De même, alors que la famille des aliments ultratransformés est vaste, les études épidémiologiques sur leur impact sanitaire ne détaillent pas la responsabilité relative des différents facteurs possibles (procédés industriels, emplois d’additifs, présence de composés indésirables néoformés ou provenant des emballages et autres matériaux de contact, mauvais profil nutritionnel…).

Pour l’heure, les chercheurs vont donc devoir affiner dans un cas comme dans l’autre leur champ d’étude. Ce qui n’empêche pas l’État d’émettre des recommandations. Santé publique France invite ainsi à consommer au moins 20 % de produits bio, tandis que le Haut Conseil de la santé publique (HCSP) souhaite réduire de 20 % la consommation d’aliments ultratransformés en France d’ici 2022. Mieux vaut donc privilégier les aliments bio et bruts, ou le moins transformés possible !

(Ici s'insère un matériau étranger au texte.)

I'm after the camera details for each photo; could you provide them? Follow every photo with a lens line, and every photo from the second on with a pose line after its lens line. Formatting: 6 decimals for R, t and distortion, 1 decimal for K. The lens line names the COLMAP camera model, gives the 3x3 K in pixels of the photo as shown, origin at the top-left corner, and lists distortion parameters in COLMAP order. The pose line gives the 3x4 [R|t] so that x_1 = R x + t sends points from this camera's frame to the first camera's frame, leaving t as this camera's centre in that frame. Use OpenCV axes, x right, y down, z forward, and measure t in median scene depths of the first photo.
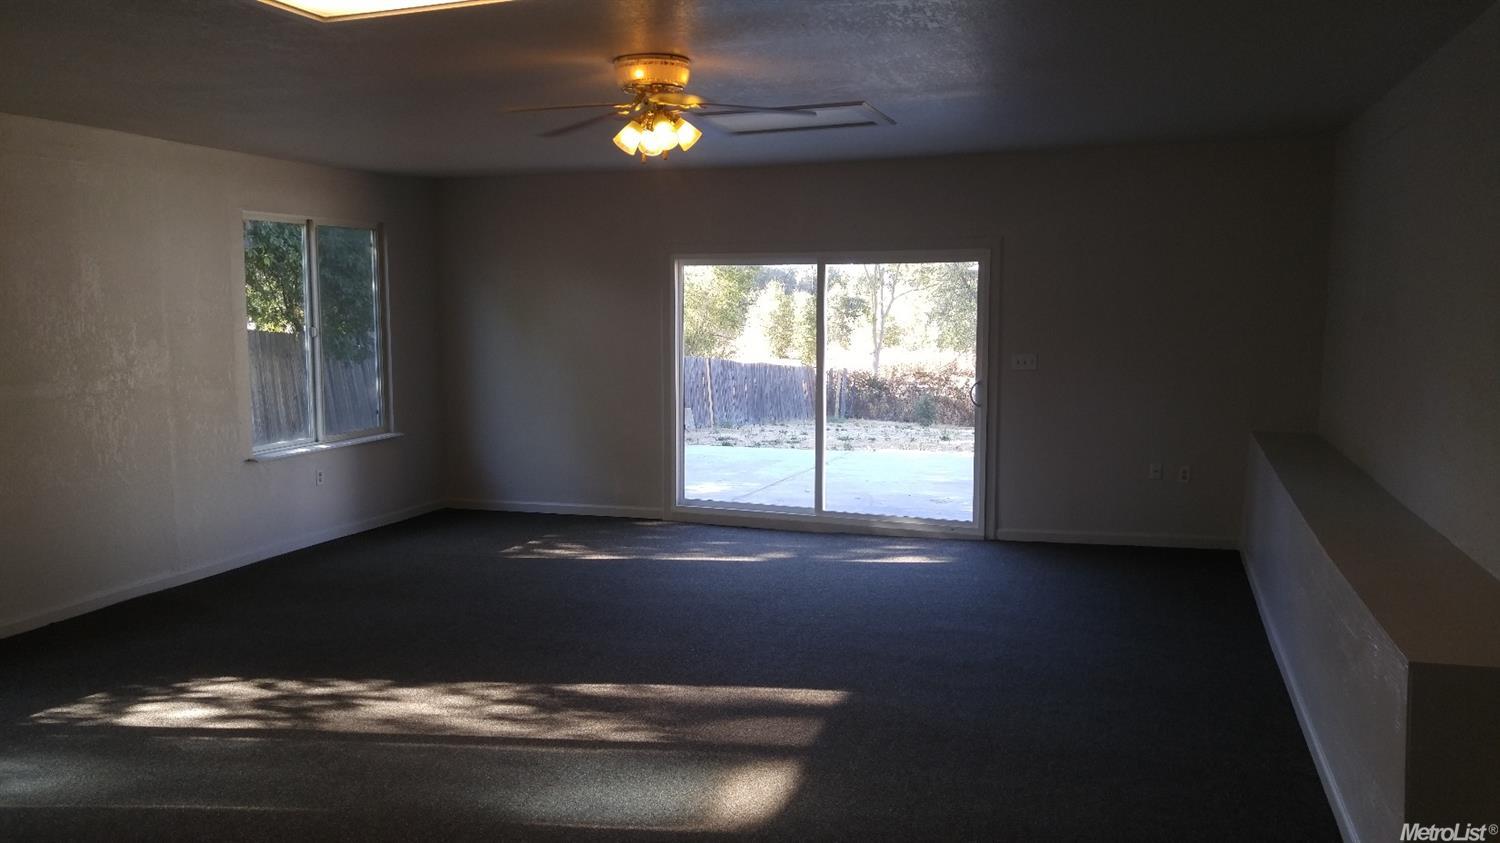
lens RADIAL K [[1113.8, 0, 750.0], [0, 1113.8, 421.5], [0, 0, 1]] dist [0.003585, 0.001263]
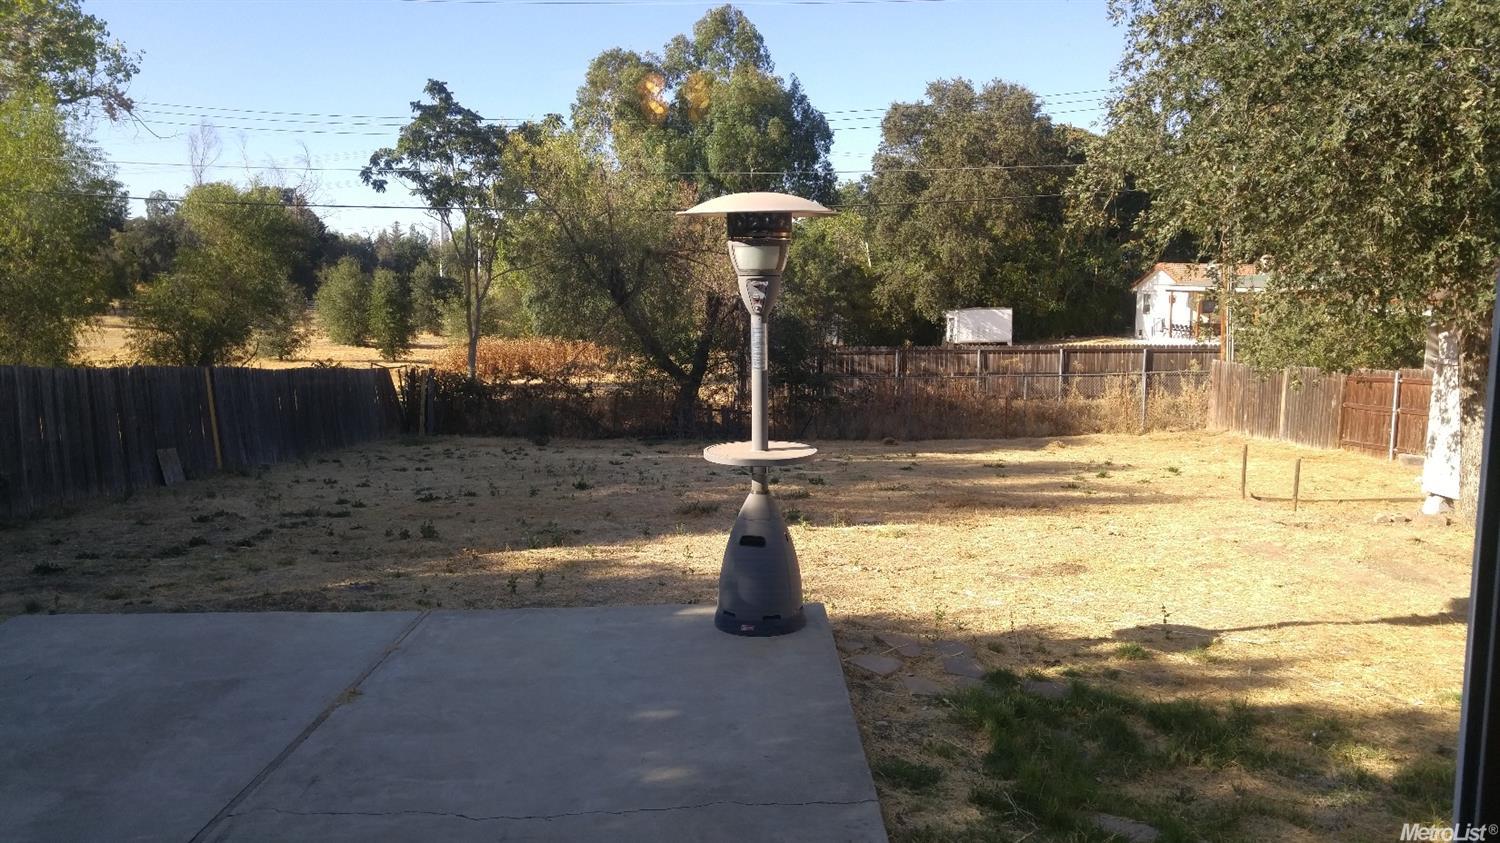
lens RADIAL K [[1113.8, 0, 750.0], [0, 1113.8, 421.5], [0, 0, 1]] dist [0.003585, 0.001263]
pose [[0.936603, -0.032639, 0.348869, 0.013641], [0.026706, 0.999405, 0.021805, -0.013811], [-0.349373, -0.011106, 0.936918, 0.128195]]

Qu’est-ce que la classification Nova ?

Outil créé par des chercheurs de l’université de Sao Paulo au Brésil en 2009, la classification Nova permet de catégoriser les aliments selon 4 groupes, en fonction de leur degré de transformation :

Groupe 1 : aliments peu ou pas transformés
Groupe 2 : ingrédients culinaires
Groupe 3 : aliments transformés
Groupe 4 : aliments ultratransformés

Le groupe des aliments ultratransformés comprend les aliments qui ont subi un haut degré de transformation par des procédés industriels (hydrogénation, hydrolyse, extrusion, prétraitement par friture) ou auxquels sont ajoutées des substances qui ne sont pas à disposition des consommateurs dans les commerces alimentaires, comme des huiles hydrogénées, des amidons modifiés, des additifs (colorants, émulsifiants, texturants, édulcorants…). Ainsi les viandes rouges ou blanches, uniquement salées, sont considérées comme des aliments transformés (Nova 3) tandis que d’autres préparations comme les viandes fumées ou certaines charcuteries (saucisses ou jambon avec des nitrites) sont classées comme ultratransformées (Nova 4). De même, les soupes liquides préparées uniquement avec des légumes, des herbes et des épices sont généralement considérées comme des aliments transformés alors que les soupes déshydratées sont classées comme aliments ultratransformés.